Sans préjudice de son droit de demander l'annulation de la mise en examen dans les six mois de sa première comparution, conformément aux articles 173,173-1 et 174-1 , la personne mise en examen peut, lorsque ce statut lui est notifié puis au cours de l'information, demander au juge d'instruction de revenir sur sa décision et de lui octroyer le statut de témoin assisté si elle estime que les conditions prévues par les premier et troisième alinéas de l'article 80-1 ne sont pas ou ne sont plus remplies. Cette demande peut être faite lors de la mise en examen ou dans un délai de dix jours à compter de celle-ci. Elle peut également être faite à l'expiration d'un délai de six mois à compter de la mise en examen, puis tous les six mois. Elle est faite par déclaration lors de la comparution au cours de laquelle la mise en examen est notifiée ou selon les modalités prévues à l'avant-dernier alinéa de l'article 81. Cette demande peut également être faite dans les dix jours qui suivent la notification d'une expertise ou un interrogatoire au cours duquel la personne est entendue sur les résultats d'une commission rogatoire ou sur les déclarations de la partie civile, d'un témoin, d'un témoin assisté ou d'une autre personne mise en examen. Le juge d'instruction statue sur cette demande après avoir sollicité les réquisitions du ministère public. Si le juge d'instruction fait droit à la demande, il informe la personne qu'elle bénéficie du statut de témoin assisté. Si la personne est détenue, le juge ordonne sa mise en liberté d'office. Si le juge d'instruction estime que la personne doit rester mise en examen, il statue par ordonnance motivée faisant état des indices graves ou concordants justifiant sa décision. Le dernier alinéa du même article 81 est applicable aux demandes prévues au présent article.

📄 Article 148-2 du Code de procédure pénale

Toute juridiction appelée à statuer, en application de l'article 148-1, sur une demande de mise en liberté se prononce après avoir entendu le ministère public, le prévenu, auquel est préalablement notifié son droit de se taire sur les faits qui lui sont reprochés, ou son avocat. Si le prévenu a déjà comparu devant la juridiction moins de quatre mois auparavant, le président de cette juridiction peut, en cas de demande de mise en liberté, refuser la comparution personnelle du prévenu par une décision motivée, qui n'est susceptible d'aucun recours. Lorsque la personne n'a pas encore été jugée en premier ressort, la juridiction saisie statue dans un délai de dix jours ou de vingt jours de la réception de la demande, selon qu'elle est du premier ou du second degré. Lorsque la personne a déjà été jugée en premier ressort et qu'elle est en instance d'appel, la juridiction saisie statue dans les deux mois de la demande. Lorsque la personne a déjà été jugée en second ressort et qu'elle a formé un pourvoi en cassation, la juridiction saisie statue dans les quatre mois de la demande. Toutefois, lorsque, au jour de la réception de la demande, il n'a pas encore été statué soit sur une précédente demande de mise en liberté, soit sur l'appel d'une précédente décision de refus de mise en liberté, les délais prévus aux deux premiers alinéas du présent article ne commencent à courir qu'à compter de la décision rendue par la juridiction compétente.
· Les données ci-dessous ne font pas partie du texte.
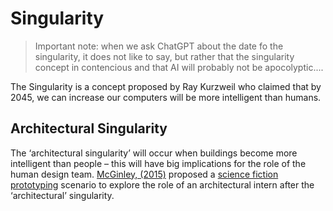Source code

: # Singularity

>Important note: when we ask ChatGPT about the date fo the singularity, it does not like to say, but rather that the singularity concept in contencious and that AI will probably not be apocolyptic....

The Singularity is a concept proposed by Ray Kurzweil who claimed that by 2045, we can increase our computers will be more intelligent than humans. 
## Architectural Singularity
The ‘architectural singularity’ will occur when buildings become more intelligent than people – this will have big implications for the role of the human design team. [McGinley, (2015)] proposed a [science fiction prototyping] scenario to explore the role of an architectural intern after the ‘architectural’ singularity.

[McGinley, (2015)]: https://www.researchgate.net/publication/268449100_A_Morphogenetic_Architecture_for_Intelligent_Buildings
[science fiction prototyping]: /Agile/Concepts/ScienceFictionPrototyping
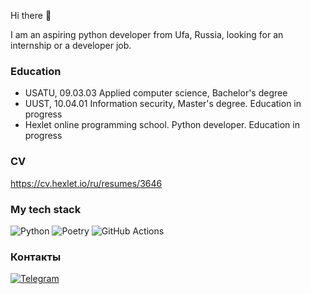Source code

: Hi there 👋

I am an aspiring python developer from Ufa, Russia, looking for an internship or a developer job.

### Education

- USATU, 09.03.03 Applied computer science, Bachelor's degree
- UUST, 10.04.01 Information security, Master's degree. Education in progress
- Hexlet online programming school. Python developer. Education in progress

### CV

https://cv.hexlet.io/ru/resumes/3646

### My tech stack

![Python](https://img.shields.io/badge/python-3670A0?style=for-the-badge&logo=python&logoColor=ffdd54)
![Poetry](https://img.shields.io/badge/Poetry-%233B82F6.svg?style=for-the-badge&logo=poetry&logoColor=0B3D8D)
![GitHub Actions](https://img.shields.io/badge/github%20actions-%232671E5.svg?style=for-the-badge&logo=githubactions&logoColor=white)

### Контакты

[![Telegram](https://img.shields.io/badge/Telegram-2CA5E0?style=for-the-badge&logo=telegram&logoColor=white)](https://t.me/RomanKrylov)
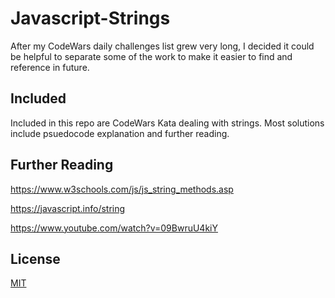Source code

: # Javascript-Strings

After my CodeWars daily challenges list grew very long, I decided it could be helpful to  separate some of the work to make it easier to find and reference in future.

## Included

Included in this repo are CodeWars Kata dealing with strings.  Most solutions include psuedocode explanation and further reading.


## Further Reading
https://www.w3schools.com/js/js_string_methods.asp

https://javascript.info/string

https://www.youtube.com/watch?v=09BwruU4kiY



## License
[MIT](https://choosealicense.com/licenses/mit/)
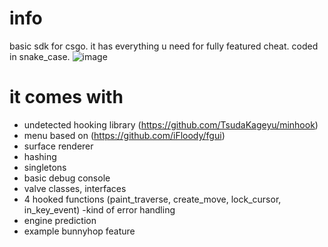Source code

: # info
basic sdk for csgo. it has everything u need for fully featured cheat. coded in snake_case.
![image](https://i.imgur.com/iy6b0gi.png)

# it comes with
- undetected hooking library (https://github.com/TsudaKageyu/minhook)
- menu based on (https://github.com/iFloody/fgui)
- surface renderer
- hashing
- singletons
- basic debug console
- valve classes, interfaces
- 4 hooked functions (paint_traverse, create_move, lock_cursor, in_key_event)
 -kind of error handling
- engine prediction
- example bunnyhop feature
Faute de décision à l'expiration des délais, il est mis fin à la détention provisoire, le prévenu, s'il n'est pas détenu pour une autre cause, étant d'office remis en liberté, sauf si des vérifications concernant la demande de la personne ont été ordonnées ou si des circonstances imprévisibles et insurmontables font obstacle au jugement de l'affaire dans les délais prévus au présent article. La décision du tribunal est immédiatement exécutoire nonobstant appel ; lorsque le prévenu est maintenu en détention, la cour se prononce dans les trente jours de l'appel, faute de quoi le prévenu, s'il n'est pas détenu pour autre cause, est mis d'office en liberté.